How's that? can you show an example?
I can't, but my teachers like to say that if you don't do something right the first time, you end up doing it again and again to fix the problems. It seems to me that using an array is bad because you lock yourself into a buffer size, and using allocated memory is bad because you have to work harder to make it work right and keep it working. The C++ string fixes both of those because it grows on its own and you don't have to manage it.
I don't think std::string class will work with binary data like that.

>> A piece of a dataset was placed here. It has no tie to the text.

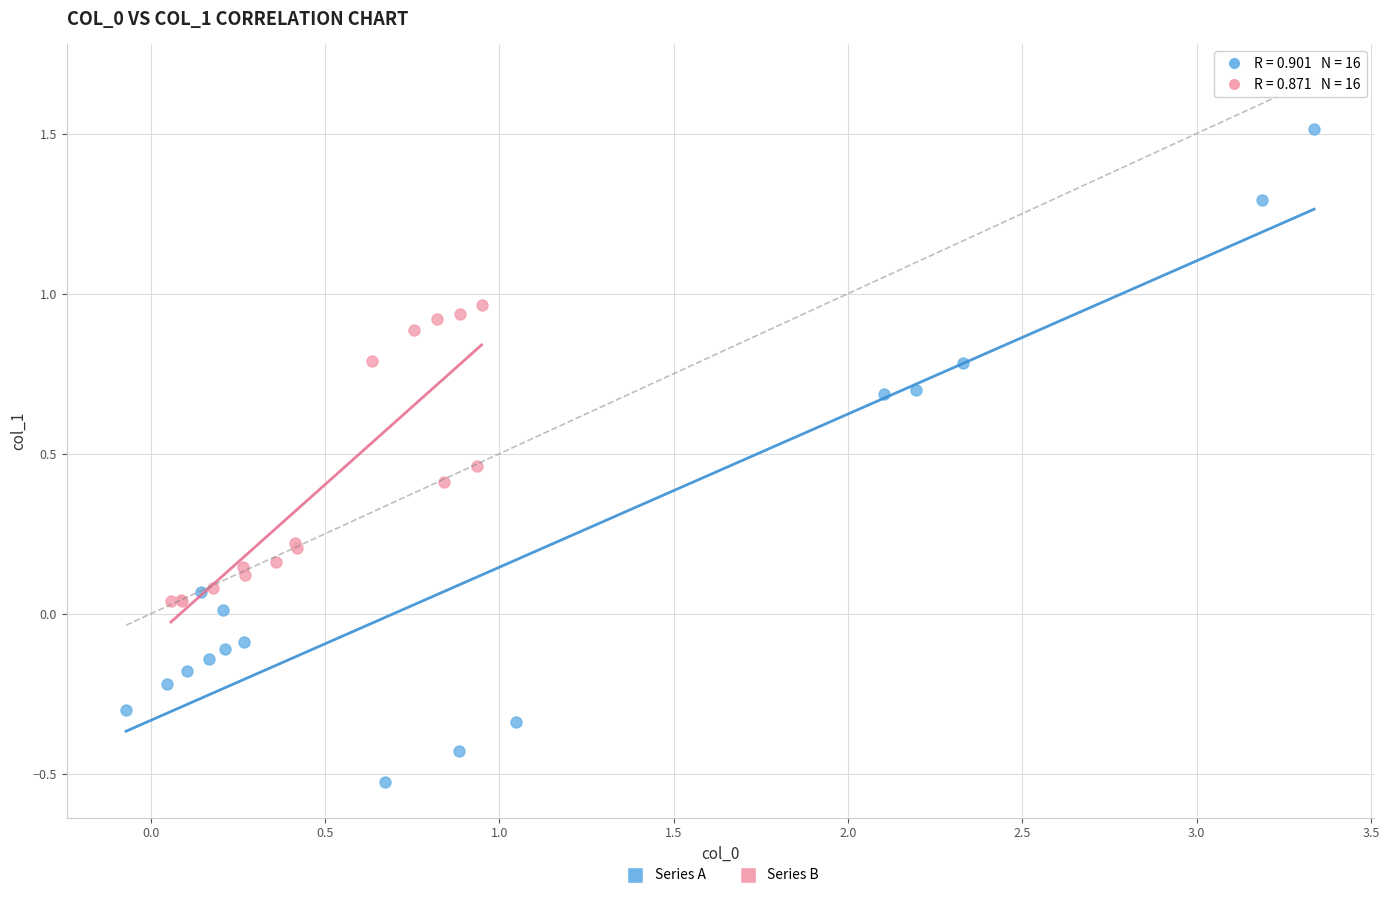

Which series reaches the maximum Y coordinate?

Series A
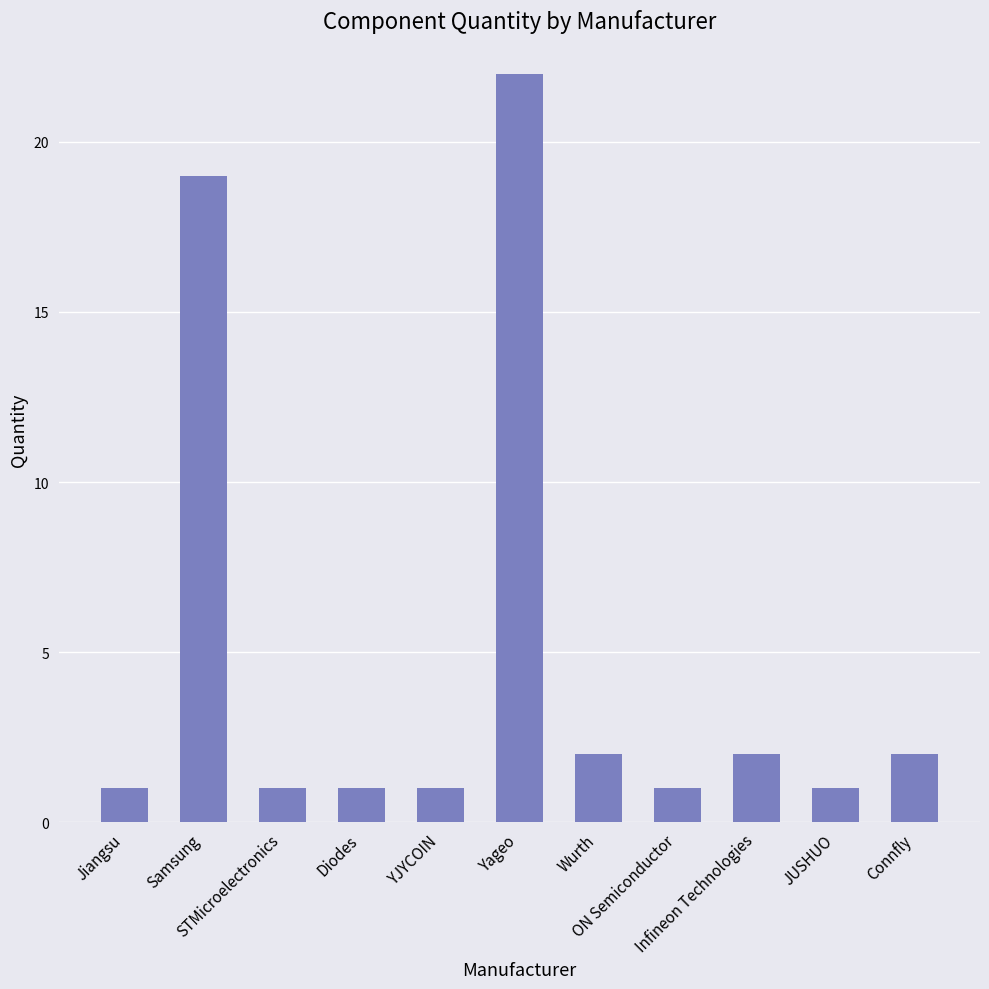

At which label is the value closest to 11?

Samsung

I think the += operator will stop when it encounters the first 0 byte in the iobuf.
Yeah, I tried it. But assign and append let you pick a count for the incoming string. This works.
#include <fstream>
#include <iostream>
#include <sstream>
#include <string>
using namespace std;
#define SETUP 1
int main() {
string contents;
#ifdef SETUP
ofstream binaryOut( "binary.dat", ios::binary );
contents.assign( "C code.\0C code run.\0Run code run.", 33 );
binaryOut.write( contents.data(), contents.size() );
binaryOut.close();
#else
ifstream binaryIn( "binary.dat", ios::binary );
// Get the binary data
char iobuf[1024];
do {
binaryIn.read( iobuf, sizeof( iobuf ) );
contents.append( iobuf, binaryIn.gcount() );
} while ( binaryIn );
binaryIn.close();
// Print the characters
for ( int i = 0; i < contents.size(); ++i ) {
if ( !isprint( contents[i] ) ) {
cout<< int( contents[i] );
} else {
cout<< contents[i];
}
}
cout<<"\n";
#endif
return 0;
}
and (2) except that old farts like me just perfer using char arrays when the problem suits it better
But does the problem really suit char arrays better or are the old farts just doing what they're comfortable with?

If the file is always a fixed size that's great, but if it's not you have to make a super huge char array to accommodate the expected sizes and add extra logic in case the size is bigger than the array. If you don't want to wrestle with that, you have to dynamically allocate a char array, and that's just a lot of memory management that you don't need to do. It makes the code longer and harder to keep up.